Once a watercourse is classified, the water quality stand
February 23, 2007
water, it will be an infraction to use the water, or the land within the watershed associated with the watercourse in a way that will, directly or indirectly:
- cause the quality of the water to cease to meet the class standards
- cause the quality of the water to degrade in relation to the class standards
- impede or stop any progress that the quality of the water may have been making toward meeting the class standards
In most cases, the existing water quality will meet the standards set for water quality, and most activities in the watershed will already be in compliance.The provisional classification will represent the synthesis of information already gathered and analyzed.

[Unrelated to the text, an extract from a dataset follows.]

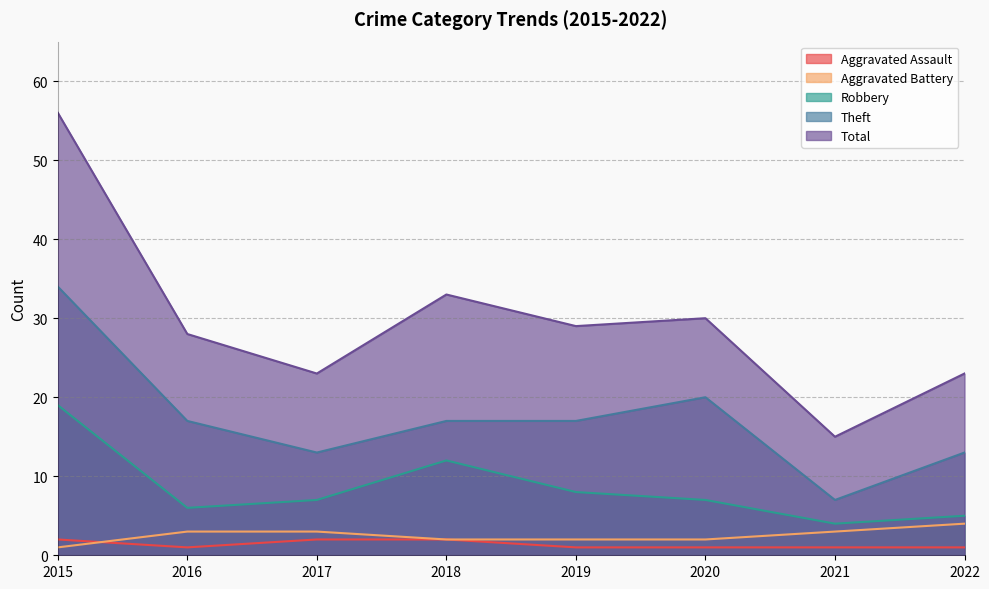

How many distinct data groups are displayed?

5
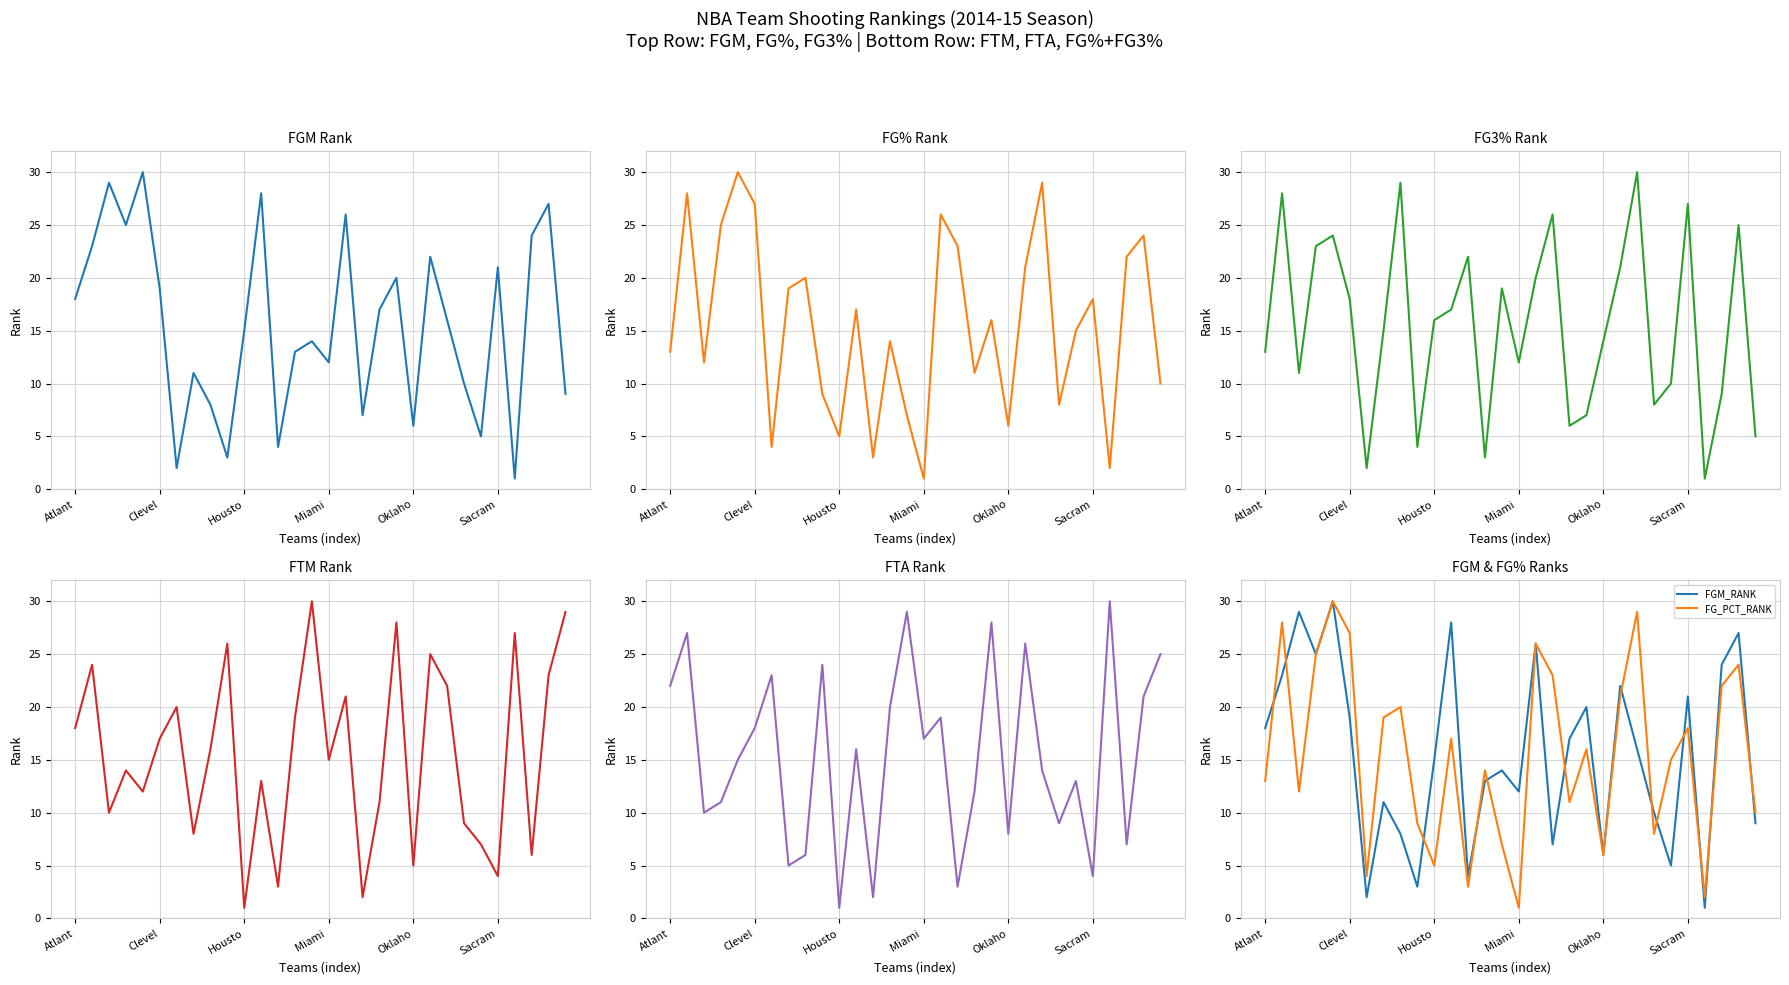

What is the maximum value shown in the chart?

30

Residents and stakeholders will have the opportunity to comment on the provisional classification, with resulting revisions being made prior to the classification being recommended to the Department of Environment and Local Government.
Through the participation of residents and stakeholders an action plan will be developed to support the various classifications of the Meduxnekeag watershed. Actions to achieve water quality goals can include the design and implementation of activities to meet the water quality standards, conditions on permits and approvals issued by the Department of Environment and Local Government, voluntary use of best management practices by residents and stakeholders in the watershed; and, various community-based initiatives aimed at improving or maintaining water quality.
Recommending the water classification
Once each watercourse in the watershed is classified a recommendation is forwarded to the Minister of Environment and Local Government. The Minister considers the recommendations of the classification process, and where necessary may undertake additional consultation with residents and stakeholders regarding the proposed classification of the watercourses of the Meduxnekeag watershed. The Minister then makes a final decision and informs the public of the result of the classification process.
Once accepted by the Minister, the Meduxnekeag watershed classification becomes a regulation of the Clean Water Act. Future changes to the classification only occur after careful consideration by government and those involved in the region. Changes may occur as a result of shifting environmental, social or economic priorities, improvements in water quality, and ongoing input from residents and stakeholders.
Implementing the Action Plan
The action plan is the basis for the implementation of activities at the watershed level to achieve the vision and goals identified during the water classification process. The participation of residents and other stakeholders working together, establishing partnerships with local organizations and agencies having similar or overlapping mandates will create the environment necessary to implement the action plan. In consultation with residents and stakeholders the action items can be prioritized in order to address issues and problems in a systematic and efficient manner. Ensuring clean water flows in the Meduxnekeag watershed that support a variety of uses and meet the needs of residents and stakeholders now and in the future will be the direct responsibility of the residents and stakeholders.